## Teks bacaan
◆ ◆ ◆ ◆ ◆ ◆ ◆

Friday, December 23, 2011

Permata Terpendam Itu Kawah Ijen

Bau sengit kopling terbakar menyeruak dari dalam mesin motor pinjaman Gilang, teman saya yang berbaik hati meminjam motor temannya untuk mengantarkan saya menuju titik terdekat dengan Paltuding, tempat pemberhentian terakhir sebelum Kawah Ijen.



“Lang, sudah sampai sini saja, kasihan motornya gak kuat tuh”, jelas saya pada Gilang.

Jalan Menuju Kawah Ijen

Jalan menuju Kawah Ijen melalui rute Banyuwangi memang rusak berat, lebih menyerupai batu yang disusun  secara acak daripada terlihat sebuah jalan. Dikelilingi dengan tanaman cukup lebat di kanan kirinya, jalan ini sepi sekali, hanya terlihat sesekali motor para pencari rumput yang melintas.

“Pak, apakah Paltuding masih jauh dari sini?, Tanya saya kepada salah seorang pencari rumput yang melintas dengan motornya.

◆ ◆ ◆ ◆ ◆ ◆ ◆

## Data mentah
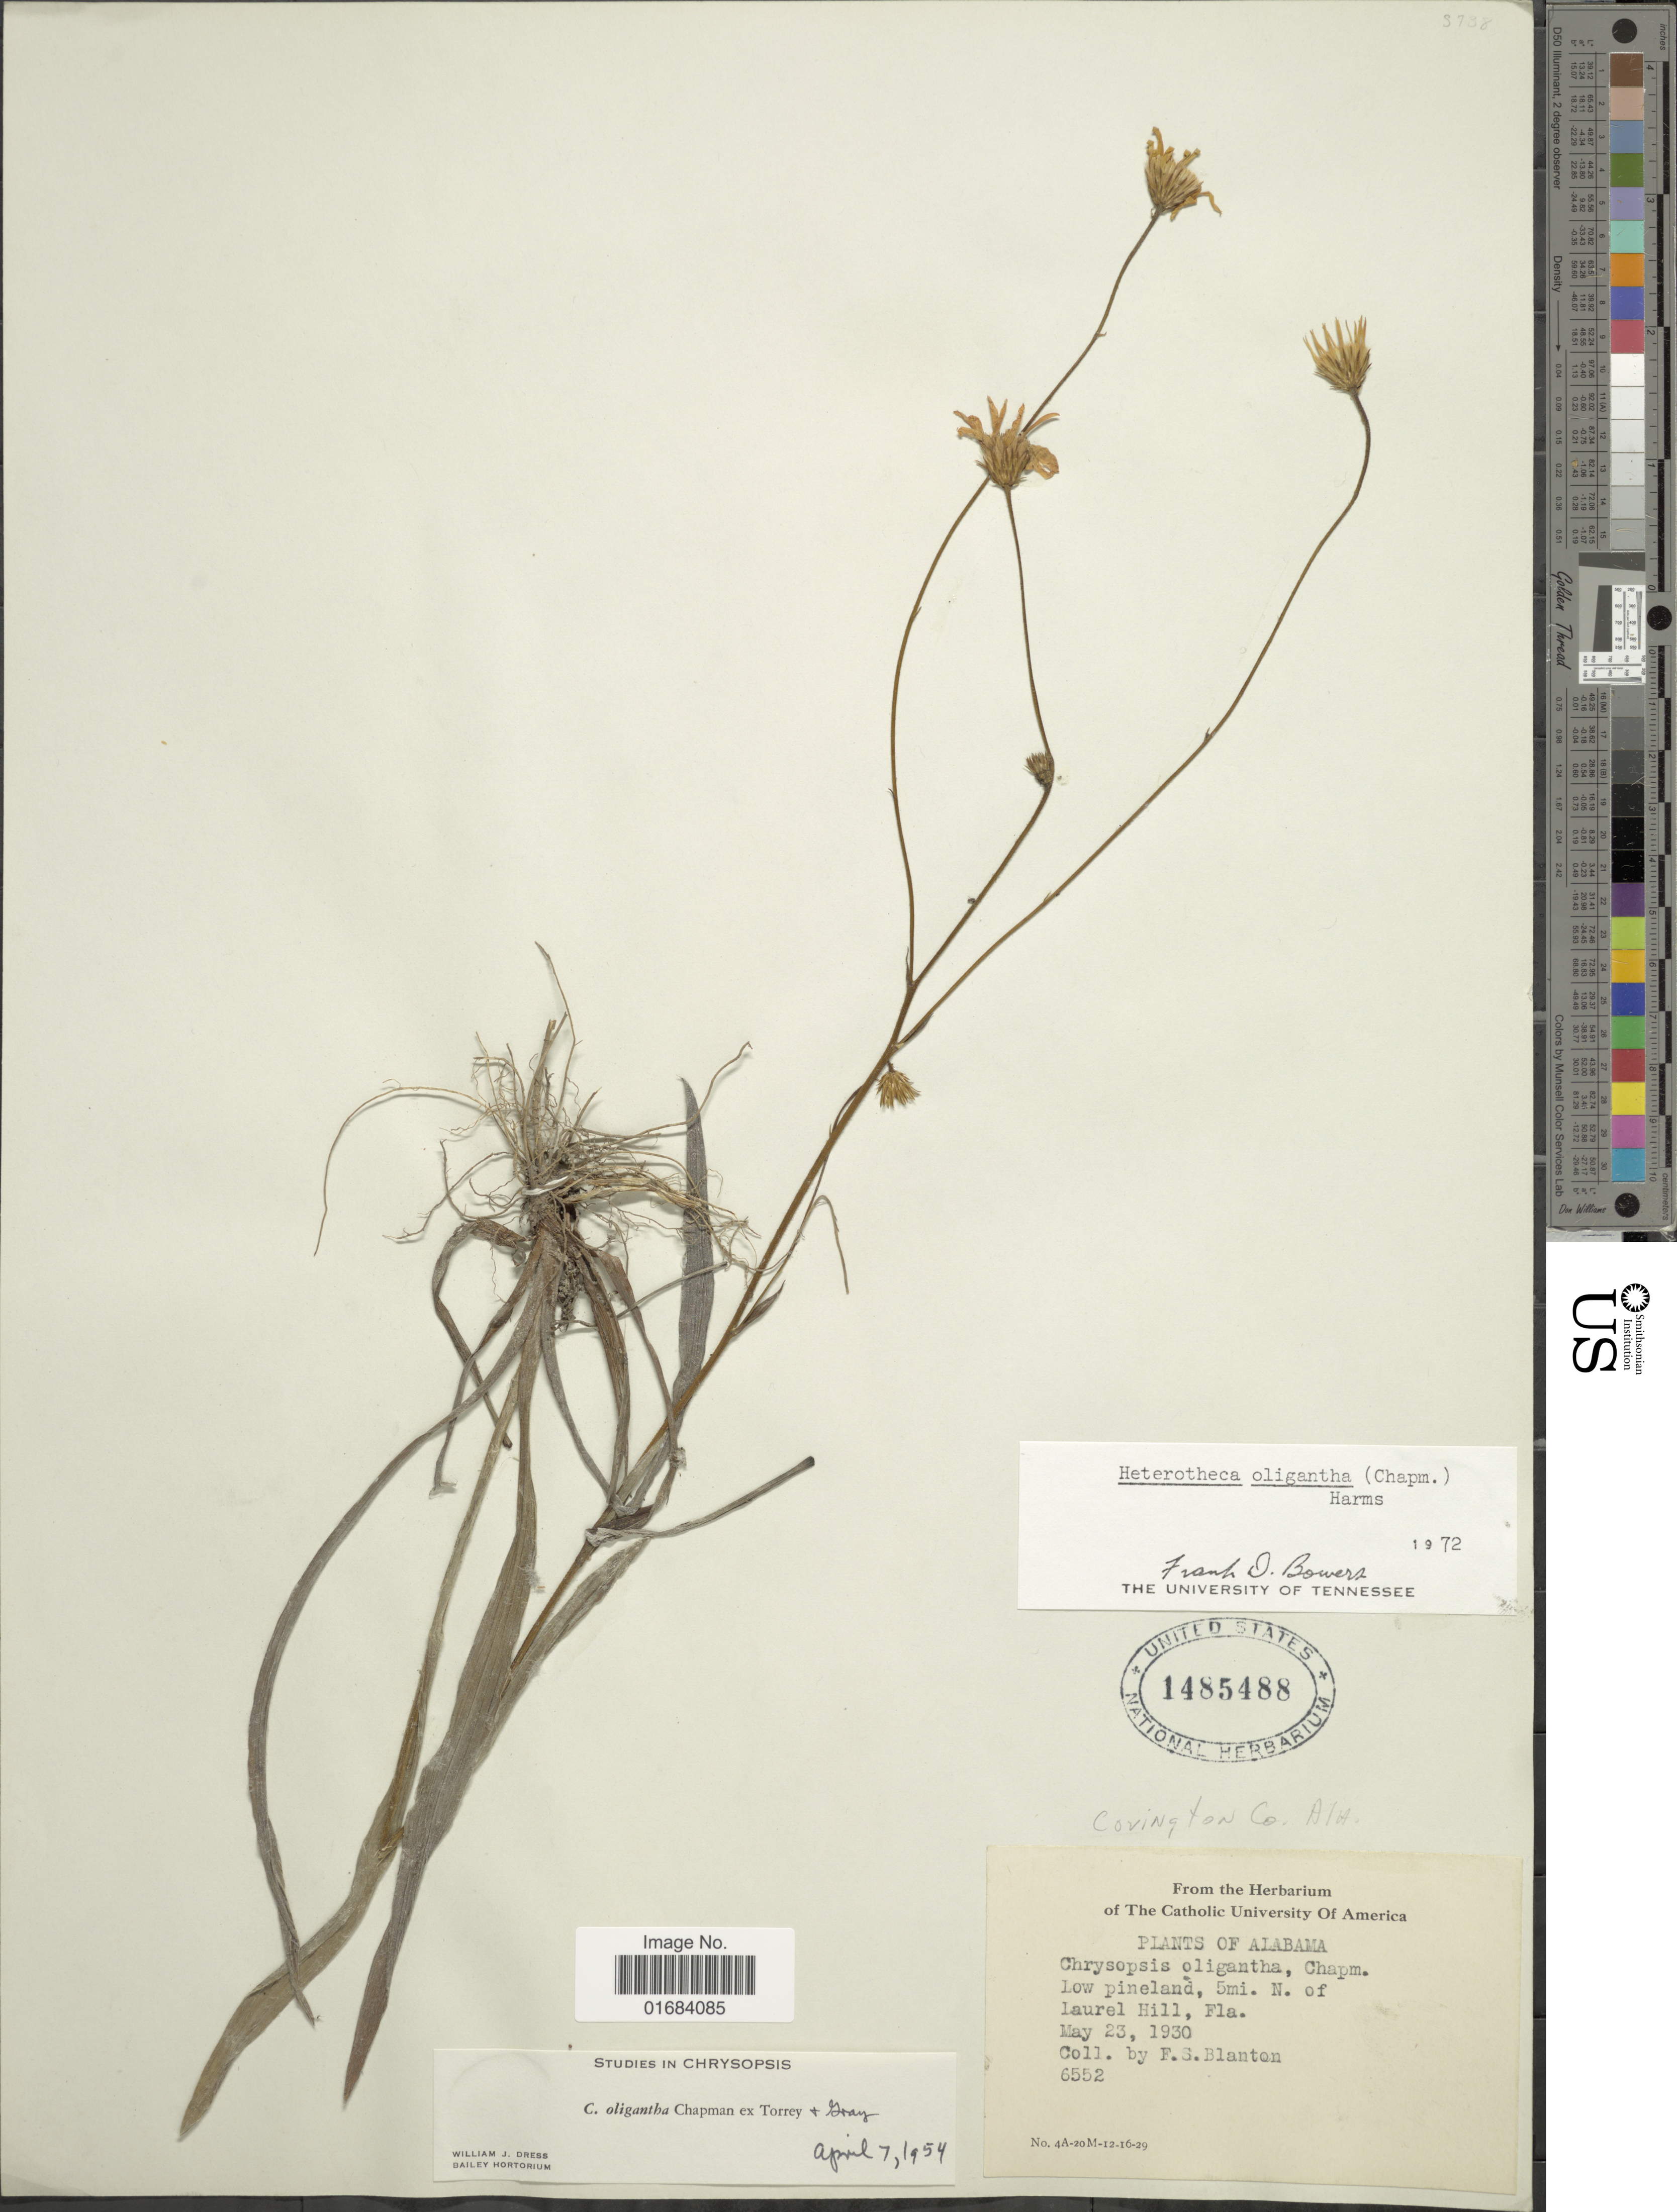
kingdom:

◆ ◆ ◆ ◆ ◆ ◆ ◆

## Tugas
Tuliskan semua nama tempat yang muncul dalam teks bacaan tentang perjalanan ke Kawah Ijen. Data tadi tidak ada kaitannya dengan teks bacaan.

## Jawaban
Paltuding, Kawah Ijen, Banyuwangi